Beware of big, abstract nouns. This one has become a cipher for almost everything and nothing. I have no problem with art and drama departments talking about creativity but why does creativity have to be injected into all education. Creative people tend to struggle somewhat at school where academic subjects and exams brand them as failures. When it comes to creativity, my own view is that the music, drama and other creative skills my own offspring have gained, have mostly been acquired outside of school.
I have some sympathy with this one, as critical thinking is sometimes well taught in good schools and universities, but it needs high quality teaching and the whole curriculum and system of assessment needs to adjust to this need. However, as Arun has shown, there is evidence that in our Universities, this is not happening. Arun (2011), in a study they tracked a nationally representative sample of more than 2,000 students who entered 24 four-year colleges, showed that Universities were failing badly on the three skills they studied; critical thinking, complex reasoning and communications. This research, along with similar evidence, is laid out in their book Academically Adrift.
Across the world young people have collaborated on Blogs, Twitter, Facebook and Youtube to bring about change. Not one of them has been on a digital literacy course. And, in any case, who are these older teachers who know enough about digital literacy to teach these young people? And how do they teach it – through collaborative, communication on media using social media – NO. By and large this stuff is shunned in schools. We learn digital literacy by doing, largely outside of academe. To be frank, it’s not something they know much about.

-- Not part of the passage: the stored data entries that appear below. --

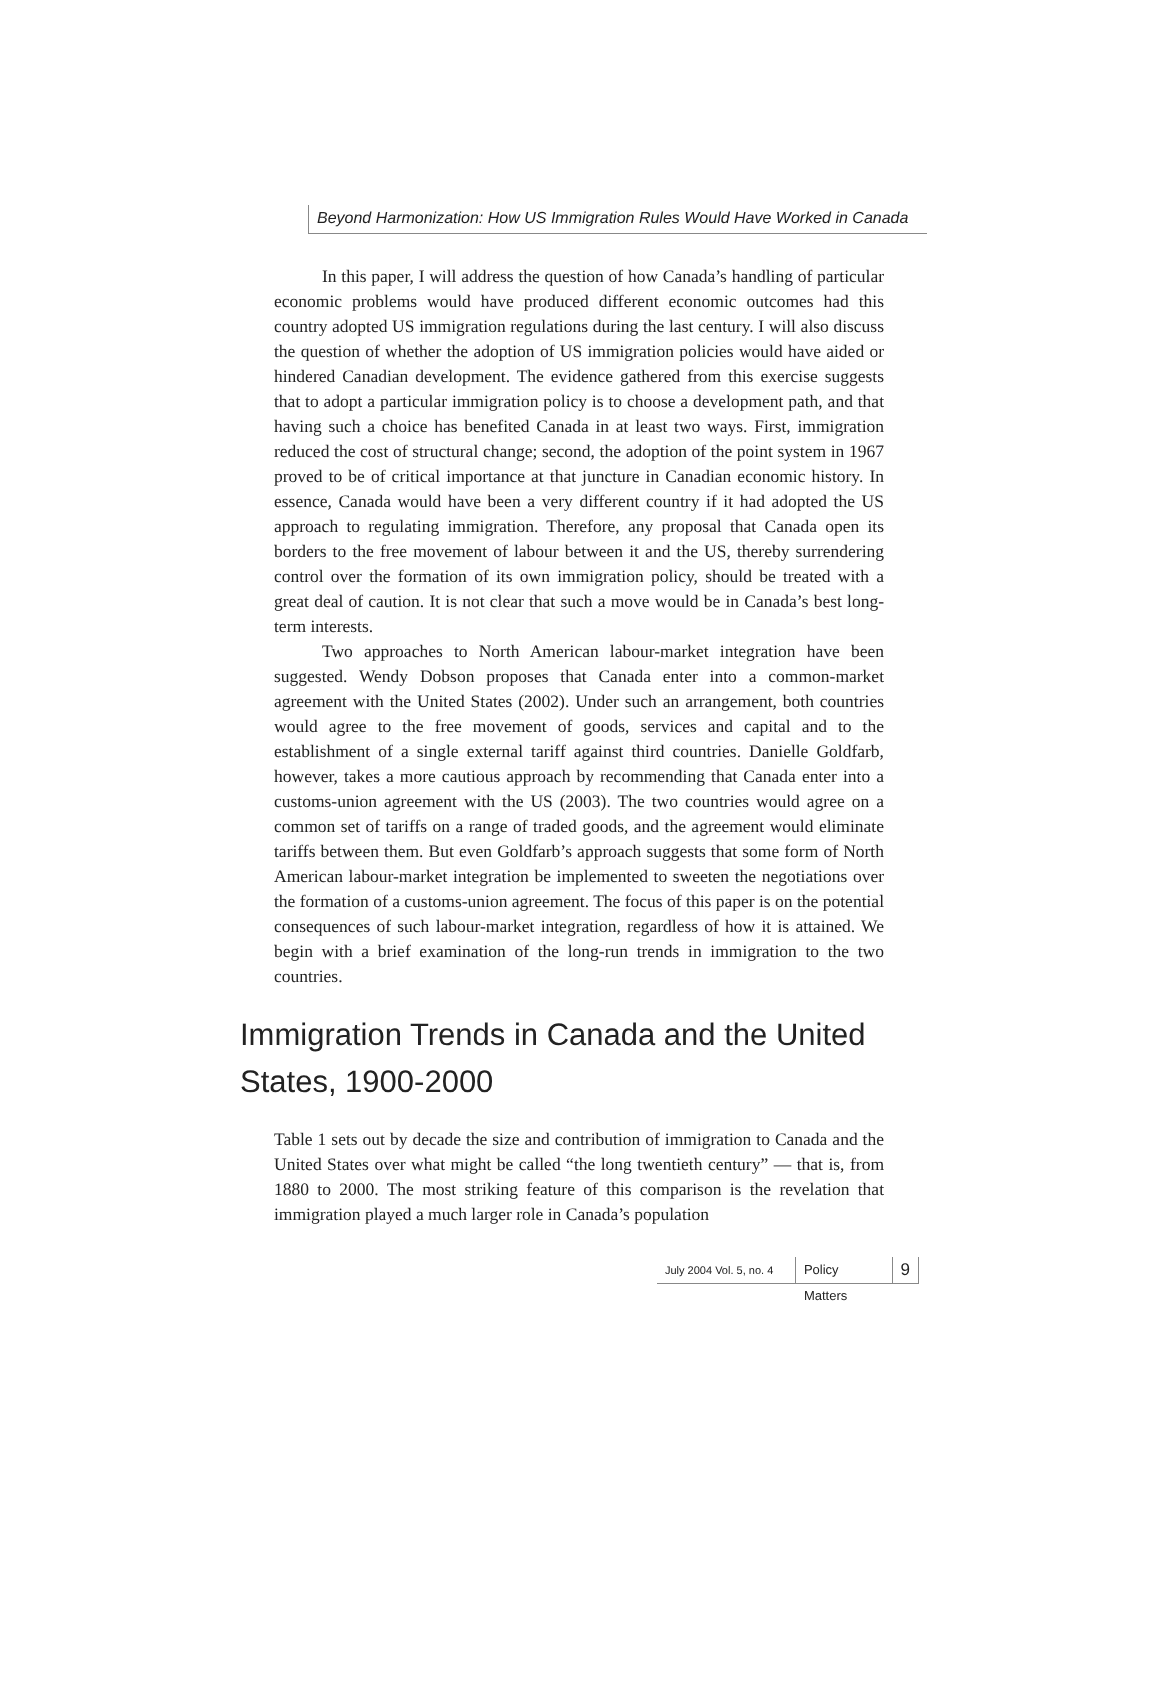Beyond Harmonization: How US Immigration Rules Would Have Worked in Canada
In this paper, I will address the question of how Canada’s handling of particular economic problems would have produced different economic outcomes had this country adopted US immigration regulations during the last century. I will also discuss the question of whether the adoption of US immigration policies would have aided or hindered Canadian development. The evidence gathered from this exercise suggests that to adopt a particular immigration policy is to choose a development path, and that having such a choice has benefited Canada in at least two ways. First, immigration reduced the cost of structural change; second, the adoption of the point system in 1967 proved to be of critical importance at that juncture in Canadian economic history. In essence, Canada would have been a very different country if it had adopted the US approach to regulating immigration. Therefore, any proposal that Canada open its borders to the free movement of labour between it and the US, thereby surrendering control over the formation of its own immigration policy, should be treated with a great deal of caution. It is not clear that such a move would be in Canada’s best long-term interests.
Two approaches to North American labour-market integration have been suggested. Wendy Dobson proposes that Canada enter into a common-market agreement with the United States (2002). Under such an arrangement, both countries would agree to the free movement of goods, services and capital and to the establishment of a single external tariff against third countries. Danielle Goldfarb, however, takes a more cautious approach by recommending that Canada enter into a customs-union agreement with the US (2003). The two countries would agree on a common set of tariffs on a range of traded goods, and the agreement would eliminate tariffs between them. But even Goldfarb’s approach suggests that some form of North American labour-market integration be implemented to sweeten the negotiations over the formation of a customs-union agreement. The focus of this paper is on the potential consequences of such labour-market integration, regardless of how it is attained. We begin with a brief examination of the long-run trends in immigration to the two countries.
Immigration Trends in Canada and the United States, 1900-2000
Table 1 sets out by decade the size and contribution of immigration to Canada and the United States over what might be called “the long twentieth century” — that is, from 1880 to 2000. The most striking feature of this comparison is the revelation that immigration played a much larger role in Canada’s population
July 2004 Vol. 5, no. 4 Policy Matters 9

Beneath all this, is there just a rather old, top-down, command and control idea – that we know what’s best for them? Isn’t it just the old master-pupil model dressed up in new clothes? In this case, I suspect they know better. There’s a brazen conceit here, that educators know with certainty that these are the chosen skills for the next 100 years. Are we simply fetishising the skills of the current management class? Was there a sudden break between these skills in the last compared to this century? No. What’s changed is the need to understand the wider range of possible communication channels. This comes through mass adoption and practice, not formal school and university. It is an illusion that these skills were ever, or even can be, taught at school. Teachers have enough on their plate without being given this burden. I’ve seen no evidence that teachers have the disposition, or training, to teach these skills. In fact, in universities, I’d argue that smart, highly analytic, research-driven academics tend, in my experience, often to have low skills in these areas. , formal environment is not the answer. Pushing rounded, sophisticated, informal skills into a square, subject-defined environment is not the answer. Surely it’s our schools and universities, not young people, who need to be dragged into the 21st century.